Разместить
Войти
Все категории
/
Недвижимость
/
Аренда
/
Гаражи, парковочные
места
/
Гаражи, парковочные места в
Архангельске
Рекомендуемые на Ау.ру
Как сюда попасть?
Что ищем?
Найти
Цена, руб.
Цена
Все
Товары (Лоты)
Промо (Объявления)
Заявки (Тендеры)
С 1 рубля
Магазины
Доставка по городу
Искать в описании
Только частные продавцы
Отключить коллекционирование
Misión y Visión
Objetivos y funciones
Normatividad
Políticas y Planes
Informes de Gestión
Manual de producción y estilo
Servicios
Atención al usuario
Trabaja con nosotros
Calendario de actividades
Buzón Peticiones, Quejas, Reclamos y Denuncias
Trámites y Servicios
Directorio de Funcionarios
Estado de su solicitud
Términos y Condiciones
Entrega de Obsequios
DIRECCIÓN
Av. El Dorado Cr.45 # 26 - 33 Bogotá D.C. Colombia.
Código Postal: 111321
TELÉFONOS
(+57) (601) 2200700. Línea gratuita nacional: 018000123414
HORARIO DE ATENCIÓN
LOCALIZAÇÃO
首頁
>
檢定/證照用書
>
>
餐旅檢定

_ _ _

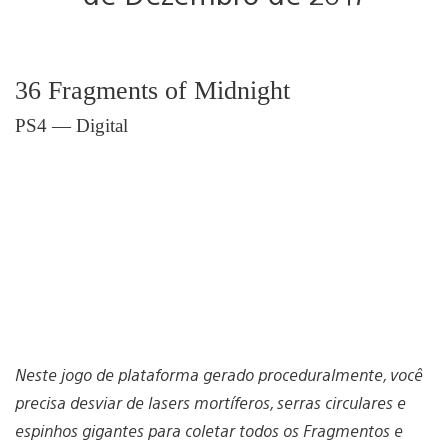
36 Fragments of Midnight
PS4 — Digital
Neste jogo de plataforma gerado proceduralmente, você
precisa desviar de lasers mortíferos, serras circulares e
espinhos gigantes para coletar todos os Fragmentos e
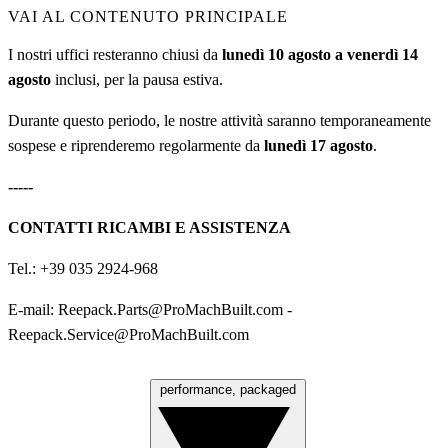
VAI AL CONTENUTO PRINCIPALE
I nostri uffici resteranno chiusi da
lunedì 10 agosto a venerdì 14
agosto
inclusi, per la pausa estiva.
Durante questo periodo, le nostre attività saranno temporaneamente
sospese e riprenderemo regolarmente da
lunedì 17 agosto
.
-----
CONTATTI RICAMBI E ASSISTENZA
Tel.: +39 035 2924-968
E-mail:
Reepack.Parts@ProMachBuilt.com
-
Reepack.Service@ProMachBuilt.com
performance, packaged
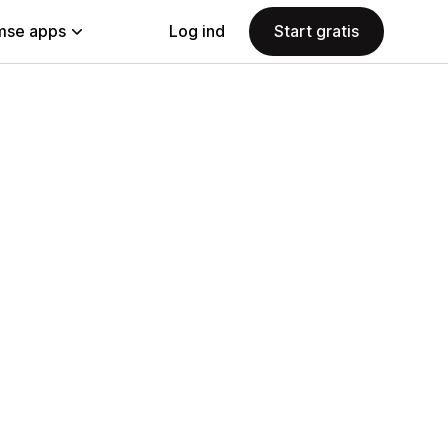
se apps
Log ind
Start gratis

_ _ _

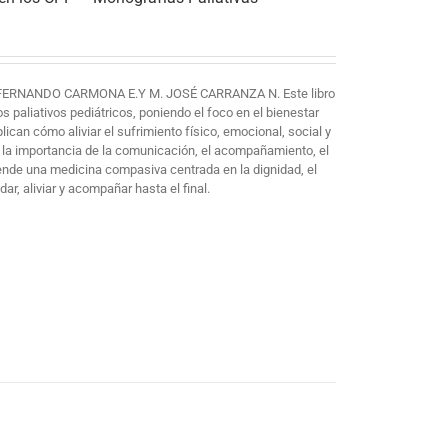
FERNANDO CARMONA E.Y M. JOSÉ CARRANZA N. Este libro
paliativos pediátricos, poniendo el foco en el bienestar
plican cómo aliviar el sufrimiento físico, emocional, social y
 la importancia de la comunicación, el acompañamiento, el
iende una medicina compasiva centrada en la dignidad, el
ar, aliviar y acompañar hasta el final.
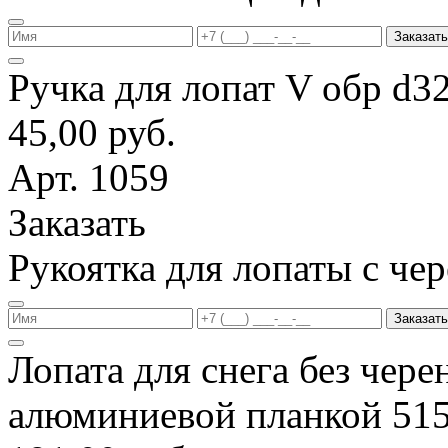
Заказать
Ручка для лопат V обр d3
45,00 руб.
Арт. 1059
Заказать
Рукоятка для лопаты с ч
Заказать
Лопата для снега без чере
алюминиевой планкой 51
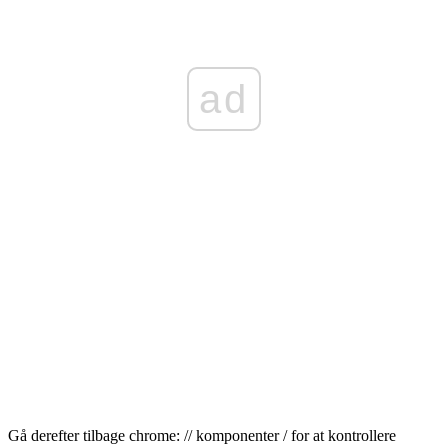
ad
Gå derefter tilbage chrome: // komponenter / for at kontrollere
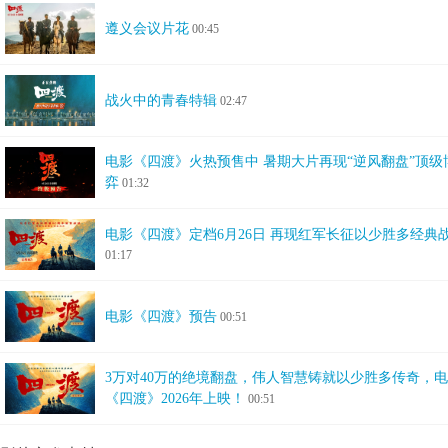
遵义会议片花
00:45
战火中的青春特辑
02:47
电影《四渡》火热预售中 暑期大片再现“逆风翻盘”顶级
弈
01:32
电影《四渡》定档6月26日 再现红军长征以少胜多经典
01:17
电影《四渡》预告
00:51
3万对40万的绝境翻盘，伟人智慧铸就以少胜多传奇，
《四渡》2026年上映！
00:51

_ _ _

▶ _What you will do_
Edit the entries from the line containing "FERNANDO CARMONA E.Y" up to and including the line containing "Gå derefter tilbage" by replacing "Заказать" with "Купить" and leaving all else unchanged. Return only those lines, and leave the pictures out.

▶ _Written answer_
FERNANDO CARMONA E.Y M. JOSÉ CARRANZA N. Este libro
paliativos pediátricos, poniendo el foco en el bienestar
plican cómo aliviar el sufrimiento físico, emocional, social y
 la importancia de la comunicación, el acompañamiento, el
iende una medicina compasiva centrada en la dignidad, el
ar, aliviar y acompañar hasta el final.
Купить
Ручка для лопат V обр d3
45,00 руб.
Арт. 1059
Купить
Рукоятка для лопаты с ч
Купить
Лопата для снега без чере
алюминиевой планкой 51
ad
Gå derefter tilbage chrome: // komponenter / for at kontrollere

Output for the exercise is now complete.